- _PROBLEM STATEMENT_:
Convert the extracted text in the entries below into a Markdown table with the columns Row and Line, numbering each non-blank line in order and omitting blank lines. Leave the pictures out.

[Start of section]

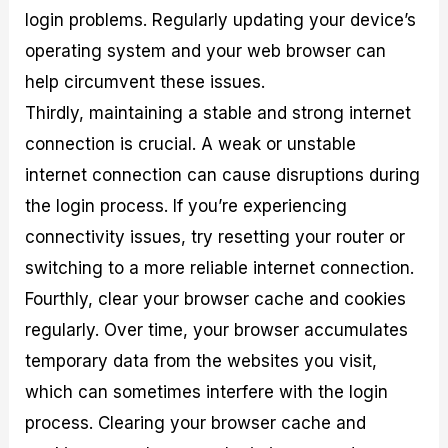
login problems. Regularly updating your device’s
operating system and your web browser can
help circumvent these issues.
Thirdly, maintaining a stable and strong internet
connection is crucial. A weak or unstable
internet connection can cause disruptions during
the login process. If you’re experiencing
connectivity issues, try resetting your router or
switching to a more reliable internet connection.
Fourthly, clear your browser cache and cookies
regularly. Over time, your browser accumulates
temporary data from the websites you visit,
which can sometimes interfere with the login
process. Clearing your browser cache and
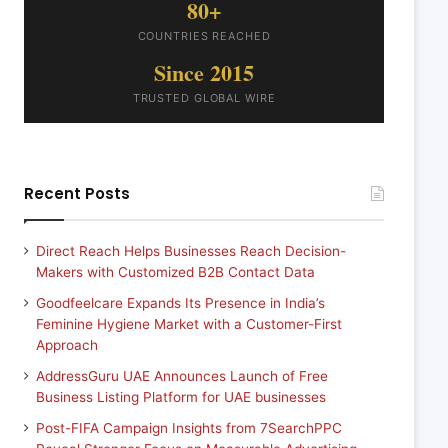
80+
COUNTRIES REACHED
Since 2015
TRUSTED GLOBAL WIRE
Recent Posts
Direct Reach Helps Businesses Reach Decision-
Makers with Customized B2B Contact Data
Goodfeelcare Expands Its Presence in India’s
Feminine Hygiene Market with a Customer-First
Approach
AddressGuru UAE Announces Launch of Free
Business Listing Platform for UAE businesses
Post-FIFA Campaign Insights from 7SearchPPC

[End of section]

- _SOLUTION FOR THIS TASK_:
| Row | Line |
|---|---|
| 1 | login problems. Regularly updating your device’s |
| 2 | operating system and your web browser can |
| 3 | help circumvent these issues. |
| 4 | Thirdly, maintaining a stable and strong internet |
| 5 | connection is crucial. A weak or unstable |
| 6 | internet connection can cause disruptions during |
| 7 | the login process. If you’re experiencing |
| 8 | connectivity issues, try resetting your router or |
| 9 | switching to a more reliable internet connection. |
| 10 | Fourthly, clear your browser cache and cookies |
| 11 | regularly. Over time, your browser accumulates |
| 12 | temporary data from the websites you visit, |
| 13 | which can sometimes interfere with the login |
| 14 | process. Clearing your browser cache and |
| 15 | 80+ |
| 16 | COUNTRIES REACHED |
| 17 | Since 2015 |
| 18 | TRUSTED GLOBAL WIRE |
| 19 | Recent Posts |
| 20 | Direct Reach Helps Businesses Reach Decision- |
| 21 | Makers with Customized B2B Contact Data |
| 22 | Goodfeelcare Expands Its Presence in India’s |
| 23 | Feminine Hygiene Market with a Customer-First |
| 24 | Approach |
| 25 | AddressGuru UAE Announces Launch of Free |
| 26 | Business Listing Platform for UAE businesses |
| 27 | Post-FIFA Campaign Insights from 7SearchPPC |